***** DATASET RECORDS

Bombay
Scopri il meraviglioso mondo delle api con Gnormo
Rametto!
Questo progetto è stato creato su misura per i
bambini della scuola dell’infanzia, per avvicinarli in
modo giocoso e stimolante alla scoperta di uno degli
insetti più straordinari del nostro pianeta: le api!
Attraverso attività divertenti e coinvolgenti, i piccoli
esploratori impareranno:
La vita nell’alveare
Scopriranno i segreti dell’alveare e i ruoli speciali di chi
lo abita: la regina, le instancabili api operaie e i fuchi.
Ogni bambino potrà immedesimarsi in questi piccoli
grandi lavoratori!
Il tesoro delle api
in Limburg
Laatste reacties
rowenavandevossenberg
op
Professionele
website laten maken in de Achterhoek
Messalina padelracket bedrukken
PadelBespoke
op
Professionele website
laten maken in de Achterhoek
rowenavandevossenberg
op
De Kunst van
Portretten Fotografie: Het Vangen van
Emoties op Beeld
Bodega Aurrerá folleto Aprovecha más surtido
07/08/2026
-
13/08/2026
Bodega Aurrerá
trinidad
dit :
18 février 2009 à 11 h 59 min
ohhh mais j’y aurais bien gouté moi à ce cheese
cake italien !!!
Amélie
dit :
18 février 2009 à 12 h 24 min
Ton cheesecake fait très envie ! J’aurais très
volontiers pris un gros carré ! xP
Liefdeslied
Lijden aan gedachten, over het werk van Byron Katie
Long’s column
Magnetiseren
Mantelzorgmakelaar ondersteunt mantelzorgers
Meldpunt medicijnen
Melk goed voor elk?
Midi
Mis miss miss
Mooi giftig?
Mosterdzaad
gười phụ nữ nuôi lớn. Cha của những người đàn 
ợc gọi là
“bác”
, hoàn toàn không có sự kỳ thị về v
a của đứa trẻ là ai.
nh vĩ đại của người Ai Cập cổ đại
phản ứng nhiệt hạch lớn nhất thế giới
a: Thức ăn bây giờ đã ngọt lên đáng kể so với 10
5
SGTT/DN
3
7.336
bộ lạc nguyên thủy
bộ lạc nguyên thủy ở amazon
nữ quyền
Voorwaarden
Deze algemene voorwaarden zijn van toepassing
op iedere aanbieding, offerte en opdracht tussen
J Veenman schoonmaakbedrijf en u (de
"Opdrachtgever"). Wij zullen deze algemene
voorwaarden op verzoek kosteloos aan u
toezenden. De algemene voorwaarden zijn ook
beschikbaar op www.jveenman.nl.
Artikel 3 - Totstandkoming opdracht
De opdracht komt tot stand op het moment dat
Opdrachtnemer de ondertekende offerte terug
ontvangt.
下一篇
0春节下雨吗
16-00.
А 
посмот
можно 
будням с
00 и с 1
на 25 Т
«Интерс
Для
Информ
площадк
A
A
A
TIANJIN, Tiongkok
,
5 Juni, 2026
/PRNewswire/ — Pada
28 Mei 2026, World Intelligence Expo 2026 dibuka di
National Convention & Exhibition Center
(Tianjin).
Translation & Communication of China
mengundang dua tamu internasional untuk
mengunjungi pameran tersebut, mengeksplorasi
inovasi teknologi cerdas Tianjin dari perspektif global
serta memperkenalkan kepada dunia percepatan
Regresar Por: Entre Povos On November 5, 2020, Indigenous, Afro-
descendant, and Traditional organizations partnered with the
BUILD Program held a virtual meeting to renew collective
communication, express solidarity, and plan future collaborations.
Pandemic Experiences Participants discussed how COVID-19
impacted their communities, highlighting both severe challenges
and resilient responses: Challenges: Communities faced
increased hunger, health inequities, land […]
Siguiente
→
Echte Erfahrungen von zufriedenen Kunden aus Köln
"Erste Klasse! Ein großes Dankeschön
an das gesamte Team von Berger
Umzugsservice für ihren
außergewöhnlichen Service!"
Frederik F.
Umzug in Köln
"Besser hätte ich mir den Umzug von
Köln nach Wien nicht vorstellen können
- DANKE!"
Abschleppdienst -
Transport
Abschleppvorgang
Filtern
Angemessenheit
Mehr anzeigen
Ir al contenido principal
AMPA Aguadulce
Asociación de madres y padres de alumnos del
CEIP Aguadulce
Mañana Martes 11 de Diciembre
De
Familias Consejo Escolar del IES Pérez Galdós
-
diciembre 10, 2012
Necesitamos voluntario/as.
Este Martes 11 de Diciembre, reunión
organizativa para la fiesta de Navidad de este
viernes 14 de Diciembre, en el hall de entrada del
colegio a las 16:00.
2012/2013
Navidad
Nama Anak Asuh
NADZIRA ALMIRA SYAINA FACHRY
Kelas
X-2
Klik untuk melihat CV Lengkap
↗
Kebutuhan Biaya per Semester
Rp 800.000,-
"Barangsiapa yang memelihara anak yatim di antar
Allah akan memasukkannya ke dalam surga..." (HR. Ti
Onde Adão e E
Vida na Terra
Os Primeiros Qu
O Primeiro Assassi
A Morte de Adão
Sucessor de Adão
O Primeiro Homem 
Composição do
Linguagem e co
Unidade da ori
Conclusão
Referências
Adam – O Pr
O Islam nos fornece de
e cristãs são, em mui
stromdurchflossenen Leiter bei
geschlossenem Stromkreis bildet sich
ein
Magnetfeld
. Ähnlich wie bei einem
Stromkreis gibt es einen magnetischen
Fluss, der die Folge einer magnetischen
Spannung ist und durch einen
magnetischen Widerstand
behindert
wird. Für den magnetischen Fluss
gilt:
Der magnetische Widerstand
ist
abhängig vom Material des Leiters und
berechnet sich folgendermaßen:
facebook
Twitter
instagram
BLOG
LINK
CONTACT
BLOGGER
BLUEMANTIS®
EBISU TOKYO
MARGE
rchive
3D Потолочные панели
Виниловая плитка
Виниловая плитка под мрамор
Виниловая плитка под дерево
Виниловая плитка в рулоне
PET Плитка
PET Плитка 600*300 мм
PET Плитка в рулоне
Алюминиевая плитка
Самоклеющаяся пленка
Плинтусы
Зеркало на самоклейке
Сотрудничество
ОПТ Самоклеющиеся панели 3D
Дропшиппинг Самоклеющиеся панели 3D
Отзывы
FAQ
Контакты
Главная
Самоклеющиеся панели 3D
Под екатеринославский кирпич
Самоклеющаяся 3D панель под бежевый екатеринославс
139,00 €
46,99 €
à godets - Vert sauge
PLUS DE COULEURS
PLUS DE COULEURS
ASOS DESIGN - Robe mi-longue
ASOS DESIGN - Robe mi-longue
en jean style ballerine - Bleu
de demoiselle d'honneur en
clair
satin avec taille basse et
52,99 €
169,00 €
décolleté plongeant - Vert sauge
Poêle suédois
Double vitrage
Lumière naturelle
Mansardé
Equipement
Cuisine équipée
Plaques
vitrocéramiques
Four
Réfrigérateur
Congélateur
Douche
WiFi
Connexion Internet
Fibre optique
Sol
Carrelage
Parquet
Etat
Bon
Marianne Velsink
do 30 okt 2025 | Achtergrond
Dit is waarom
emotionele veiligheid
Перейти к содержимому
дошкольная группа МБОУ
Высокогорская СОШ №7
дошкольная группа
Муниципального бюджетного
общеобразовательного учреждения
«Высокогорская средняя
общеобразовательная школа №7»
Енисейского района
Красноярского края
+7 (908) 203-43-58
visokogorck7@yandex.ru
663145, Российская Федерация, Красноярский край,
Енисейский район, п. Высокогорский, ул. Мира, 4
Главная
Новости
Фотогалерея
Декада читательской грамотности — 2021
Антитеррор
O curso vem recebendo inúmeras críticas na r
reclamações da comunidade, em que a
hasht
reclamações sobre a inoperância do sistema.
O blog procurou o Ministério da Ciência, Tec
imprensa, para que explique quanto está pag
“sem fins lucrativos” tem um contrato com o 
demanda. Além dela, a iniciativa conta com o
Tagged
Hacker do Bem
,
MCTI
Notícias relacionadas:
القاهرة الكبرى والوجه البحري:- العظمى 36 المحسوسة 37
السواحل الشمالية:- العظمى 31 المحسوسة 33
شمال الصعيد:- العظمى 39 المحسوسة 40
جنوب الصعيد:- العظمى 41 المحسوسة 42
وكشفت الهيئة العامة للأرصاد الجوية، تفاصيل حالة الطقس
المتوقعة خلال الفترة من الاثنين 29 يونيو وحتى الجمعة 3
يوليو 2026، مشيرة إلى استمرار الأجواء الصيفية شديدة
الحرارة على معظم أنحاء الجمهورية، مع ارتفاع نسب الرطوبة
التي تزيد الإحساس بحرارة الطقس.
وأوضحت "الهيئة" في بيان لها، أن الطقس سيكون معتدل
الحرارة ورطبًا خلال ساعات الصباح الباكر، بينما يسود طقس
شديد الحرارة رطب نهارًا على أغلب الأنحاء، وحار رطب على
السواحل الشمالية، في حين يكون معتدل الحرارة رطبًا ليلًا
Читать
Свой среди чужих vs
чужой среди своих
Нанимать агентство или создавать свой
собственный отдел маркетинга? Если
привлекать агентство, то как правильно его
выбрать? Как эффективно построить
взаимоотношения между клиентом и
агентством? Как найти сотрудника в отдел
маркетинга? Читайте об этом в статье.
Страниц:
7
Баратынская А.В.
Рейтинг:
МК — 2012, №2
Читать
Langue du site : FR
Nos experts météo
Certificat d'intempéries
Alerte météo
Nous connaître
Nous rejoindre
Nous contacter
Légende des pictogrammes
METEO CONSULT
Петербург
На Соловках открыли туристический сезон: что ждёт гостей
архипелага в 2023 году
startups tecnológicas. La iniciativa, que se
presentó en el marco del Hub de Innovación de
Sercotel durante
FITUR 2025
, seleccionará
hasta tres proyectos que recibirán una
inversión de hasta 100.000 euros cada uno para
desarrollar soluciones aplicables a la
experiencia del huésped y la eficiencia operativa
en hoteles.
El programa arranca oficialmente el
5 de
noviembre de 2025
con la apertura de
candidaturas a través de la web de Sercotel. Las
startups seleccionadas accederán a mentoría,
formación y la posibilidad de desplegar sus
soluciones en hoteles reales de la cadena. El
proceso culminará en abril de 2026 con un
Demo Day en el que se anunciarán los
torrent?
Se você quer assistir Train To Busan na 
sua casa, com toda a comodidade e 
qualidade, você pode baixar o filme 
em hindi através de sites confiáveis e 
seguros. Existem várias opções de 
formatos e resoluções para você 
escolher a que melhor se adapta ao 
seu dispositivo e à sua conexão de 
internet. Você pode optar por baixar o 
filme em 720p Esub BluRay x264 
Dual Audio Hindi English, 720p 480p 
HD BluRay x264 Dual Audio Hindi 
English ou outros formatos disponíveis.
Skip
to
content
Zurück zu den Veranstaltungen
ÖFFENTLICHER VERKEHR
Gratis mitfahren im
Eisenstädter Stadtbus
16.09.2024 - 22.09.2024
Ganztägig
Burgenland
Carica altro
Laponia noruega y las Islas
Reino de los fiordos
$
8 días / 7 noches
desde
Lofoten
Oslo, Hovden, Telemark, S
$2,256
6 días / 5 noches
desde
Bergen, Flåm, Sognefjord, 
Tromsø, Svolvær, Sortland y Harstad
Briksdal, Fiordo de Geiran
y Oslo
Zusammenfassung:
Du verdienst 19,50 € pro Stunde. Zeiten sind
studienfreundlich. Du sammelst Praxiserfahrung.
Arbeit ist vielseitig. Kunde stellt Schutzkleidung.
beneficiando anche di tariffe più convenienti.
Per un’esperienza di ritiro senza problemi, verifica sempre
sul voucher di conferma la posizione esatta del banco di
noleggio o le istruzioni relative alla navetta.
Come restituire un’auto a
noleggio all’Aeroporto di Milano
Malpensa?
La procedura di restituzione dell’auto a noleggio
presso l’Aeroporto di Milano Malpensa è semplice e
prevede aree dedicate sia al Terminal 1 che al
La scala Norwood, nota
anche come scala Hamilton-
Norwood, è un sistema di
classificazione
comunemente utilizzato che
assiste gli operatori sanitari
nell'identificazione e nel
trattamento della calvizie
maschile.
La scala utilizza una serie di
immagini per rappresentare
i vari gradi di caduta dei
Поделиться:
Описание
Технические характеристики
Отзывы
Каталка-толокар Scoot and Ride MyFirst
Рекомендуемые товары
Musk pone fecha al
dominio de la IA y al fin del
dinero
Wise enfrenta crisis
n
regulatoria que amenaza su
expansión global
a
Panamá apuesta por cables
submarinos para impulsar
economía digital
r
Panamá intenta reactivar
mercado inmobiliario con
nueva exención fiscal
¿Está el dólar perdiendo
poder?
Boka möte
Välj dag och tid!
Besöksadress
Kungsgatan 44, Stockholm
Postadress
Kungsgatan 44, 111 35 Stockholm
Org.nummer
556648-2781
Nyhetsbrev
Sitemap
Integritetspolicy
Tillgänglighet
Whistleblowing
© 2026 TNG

**********

**YOUR ASSIGNMENT**
Which lines hold the word "الحرارة"? Return all of them from the records above.

**EXERCISE ANSWER**
الحرارة على معظم أنحاء الجمهورية، مع ارتفاع نسب الرطوبة
الحرارة ورطبًا خلال ساعات الصباح الباكر، بينما يسود طقس
شديد الحرارة رطب نهارًا على أغلب الأنحاء، وحار رطب على
السواحل الشمالية، في حين يكون معتدل الحرارة رطبًا ليلًا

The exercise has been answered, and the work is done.